The World Council of Churches created the accompaniers program in 2002 following an appeal from local church leaders to create an international presence in the country. Accompaniers aim to offer a protective presence to vulnerable communities, monitoring and reporting human rights abuses. They work in conjunction with Palestinian and Israeli partners, including accompanying farmers and schoolchildren who face their daily activities sometimes under duress.
Sue said her role is to be a witness and report about incidents of confrontation or violence.
“We can highlight these things, witness and write this information and make sure it is reported. We take pictures from a safe distance and send our incident reports to the British government, the U.N. and the Red Cross,” Sue said.
In the absence of an international presence, Israeli human rights groups tried to maintain a presence in the South Hebron Hills, which has become one of the main confrontation points between Palestinian shepherds and Israeli settlers, who, activists say, are often tacitly supported by Israeli soldiers. Over the past years settlers have increased a new strategy, and now instead of constructing illegal hilltop outposts or waiting for government-approved settlements to be built, they have begun to establish their own goat ranches, allowing their herds to roam along large swatches of land, grazing on Palestinian fields meant to sustain the Palestinian herds over the dry summer months, more easily taking possession of land.
This is especially problematic now, as the Russian war in Ukraine has increased the price of imported grains and wheat, making it impossible for the shepherds to buy more food for their animals, which are their main source of livelihood.
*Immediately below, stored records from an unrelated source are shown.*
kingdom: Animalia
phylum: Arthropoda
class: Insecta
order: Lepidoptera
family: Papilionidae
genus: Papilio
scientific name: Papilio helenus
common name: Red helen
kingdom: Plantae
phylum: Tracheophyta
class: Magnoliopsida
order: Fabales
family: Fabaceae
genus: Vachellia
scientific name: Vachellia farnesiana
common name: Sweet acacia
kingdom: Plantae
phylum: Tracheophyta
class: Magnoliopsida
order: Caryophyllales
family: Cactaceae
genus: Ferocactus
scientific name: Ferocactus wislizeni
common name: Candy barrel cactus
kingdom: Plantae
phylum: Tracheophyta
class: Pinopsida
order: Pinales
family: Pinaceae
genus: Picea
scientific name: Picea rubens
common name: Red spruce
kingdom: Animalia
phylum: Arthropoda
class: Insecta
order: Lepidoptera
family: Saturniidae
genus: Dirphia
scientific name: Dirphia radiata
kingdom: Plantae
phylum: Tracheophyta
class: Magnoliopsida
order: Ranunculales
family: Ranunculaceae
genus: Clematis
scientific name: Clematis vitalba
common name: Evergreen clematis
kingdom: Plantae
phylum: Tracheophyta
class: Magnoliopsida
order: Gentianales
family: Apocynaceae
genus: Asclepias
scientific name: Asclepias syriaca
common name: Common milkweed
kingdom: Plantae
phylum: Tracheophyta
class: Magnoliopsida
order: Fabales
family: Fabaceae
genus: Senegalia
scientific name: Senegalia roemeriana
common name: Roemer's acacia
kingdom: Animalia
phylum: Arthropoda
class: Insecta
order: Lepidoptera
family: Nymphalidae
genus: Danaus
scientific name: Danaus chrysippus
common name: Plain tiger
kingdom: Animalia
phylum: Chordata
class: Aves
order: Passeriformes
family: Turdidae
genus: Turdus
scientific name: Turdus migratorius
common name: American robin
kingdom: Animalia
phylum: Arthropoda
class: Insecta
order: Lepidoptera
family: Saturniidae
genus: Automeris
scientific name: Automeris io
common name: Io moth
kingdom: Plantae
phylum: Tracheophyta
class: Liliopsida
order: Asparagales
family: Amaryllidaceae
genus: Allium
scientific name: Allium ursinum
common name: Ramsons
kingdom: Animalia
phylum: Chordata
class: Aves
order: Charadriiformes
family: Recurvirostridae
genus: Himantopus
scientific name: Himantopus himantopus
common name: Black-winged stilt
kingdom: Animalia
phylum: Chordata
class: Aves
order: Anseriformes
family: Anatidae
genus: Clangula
Violent confrontations between settlers and Palestinians earlier this year resulted in the death of an elderly Palestinian farmer who was run over by a bulldozer, and numerous injuries among dozens of Israeli volunteer accompaniers, including rabbis and senior citizens.
“This is like the edge of the world where nobody looks at what is happening,” said Theodore, 71 an accompanier from Germany, who noted the presence of the volunteers. However, he added, “There is no place which God does not see.”